Input data
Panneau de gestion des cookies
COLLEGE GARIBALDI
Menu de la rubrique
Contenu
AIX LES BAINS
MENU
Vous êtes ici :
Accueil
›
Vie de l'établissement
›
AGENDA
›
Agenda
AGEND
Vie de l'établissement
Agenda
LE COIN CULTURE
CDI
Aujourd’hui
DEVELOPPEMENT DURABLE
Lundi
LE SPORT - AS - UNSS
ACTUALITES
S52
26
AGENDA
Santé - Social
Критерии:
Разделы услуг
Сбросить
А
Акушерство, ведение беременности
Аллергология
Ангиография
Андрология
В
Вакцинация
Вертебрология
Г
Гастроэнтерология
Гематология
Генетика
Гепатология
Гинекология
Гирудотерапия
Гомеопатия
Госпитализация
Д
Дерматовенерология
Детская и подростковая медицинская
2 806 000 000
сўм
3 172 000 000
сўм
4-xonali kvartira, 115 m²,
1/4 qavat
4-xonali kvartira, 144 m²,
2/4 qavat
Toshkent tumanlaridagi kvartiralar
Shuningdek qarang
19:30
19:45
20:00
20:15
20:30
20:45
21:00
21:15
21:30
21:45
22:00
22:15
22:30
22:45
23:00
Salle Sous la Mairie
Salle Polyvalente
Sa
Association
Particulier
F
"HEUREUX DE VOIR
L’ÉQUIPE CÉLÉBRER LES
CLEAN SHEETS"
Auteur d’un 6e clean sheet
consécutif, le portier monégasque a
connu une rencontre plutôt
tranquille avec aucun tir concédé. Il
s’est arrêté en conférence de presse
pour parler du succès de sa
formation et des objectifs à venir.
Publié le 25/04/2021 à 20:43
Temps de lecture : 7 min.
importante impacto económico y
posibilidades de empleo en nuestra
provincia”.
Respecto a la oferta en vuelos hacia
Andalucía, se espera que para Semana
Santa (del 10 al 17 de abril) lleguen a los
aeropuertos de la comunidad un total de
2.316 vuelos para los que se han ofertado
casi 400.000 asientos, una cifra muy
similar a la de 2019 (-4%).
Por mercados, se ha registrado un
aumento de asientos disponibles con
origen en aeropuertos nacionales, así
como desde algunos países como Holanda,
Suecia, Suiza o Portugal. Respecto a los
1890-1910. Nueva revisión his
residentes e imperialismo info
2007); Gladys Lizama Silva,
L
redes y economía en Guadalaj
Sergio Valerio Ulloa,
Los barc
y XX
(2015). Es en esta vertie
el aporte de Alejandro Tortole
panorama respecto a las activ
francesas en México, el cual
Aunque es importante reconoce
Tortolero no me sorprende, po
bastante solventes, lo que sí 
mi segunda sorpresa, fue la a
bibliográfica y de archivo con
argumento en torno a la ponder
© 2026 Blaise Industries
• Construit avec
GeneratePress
==
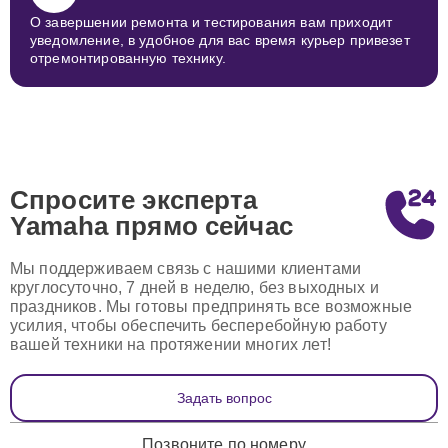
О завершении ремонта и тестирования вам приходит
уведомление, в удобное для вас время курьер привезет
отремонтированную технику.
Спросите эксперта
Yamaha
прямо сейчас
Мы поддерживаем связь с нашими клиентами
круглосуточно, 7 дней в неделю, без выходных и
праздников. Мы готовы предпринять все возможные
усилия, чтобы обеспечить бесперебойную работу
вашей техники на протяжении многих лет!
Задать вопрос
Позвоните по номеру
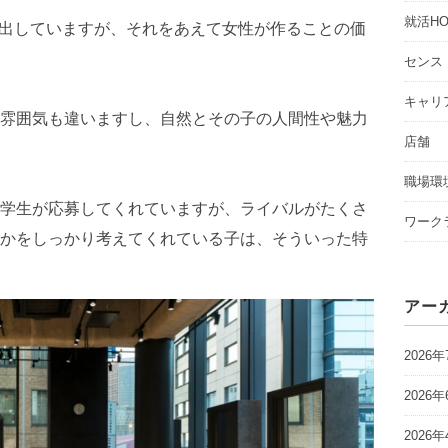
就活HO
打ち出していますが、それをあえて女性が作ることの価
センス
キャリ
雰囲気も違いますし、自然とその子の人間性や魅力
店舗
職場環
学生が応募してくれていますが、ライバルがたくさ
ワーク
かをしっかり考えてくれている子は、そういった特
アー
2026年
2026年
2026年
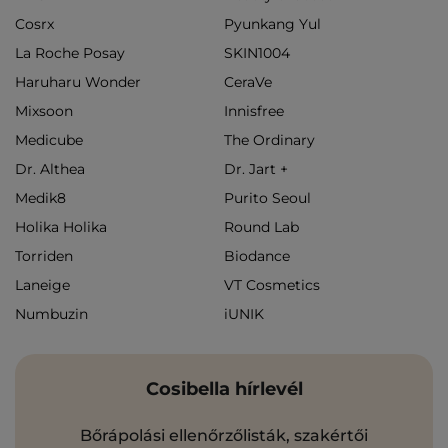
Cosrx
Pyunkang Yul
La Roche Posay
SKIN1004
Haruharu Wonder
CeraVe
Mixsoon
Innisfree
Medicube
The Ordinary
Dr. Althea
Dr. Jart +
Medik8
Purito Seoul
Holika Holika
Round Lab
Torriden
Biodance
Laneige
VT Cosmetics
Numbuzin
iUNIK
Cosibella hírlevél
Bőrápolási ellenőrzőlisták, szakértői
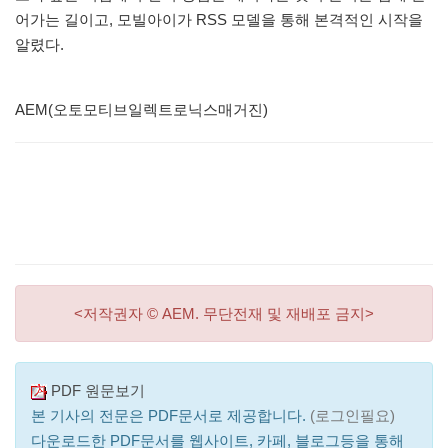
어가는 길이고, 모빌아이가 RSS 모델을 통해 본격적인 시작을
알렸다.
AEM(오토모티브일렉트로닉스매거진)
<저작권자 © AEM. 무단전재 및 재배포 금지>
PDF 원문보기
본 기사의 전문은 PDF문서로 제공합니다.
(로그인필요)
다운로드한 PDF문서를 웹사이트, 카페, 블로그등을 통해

Task details
Please collect each line in the listing above that contains the string "asientos", copying those lines in full. Case counts.

The answer
casi 400.000 asientos, una cifra muy
aumento de asientos disponibles con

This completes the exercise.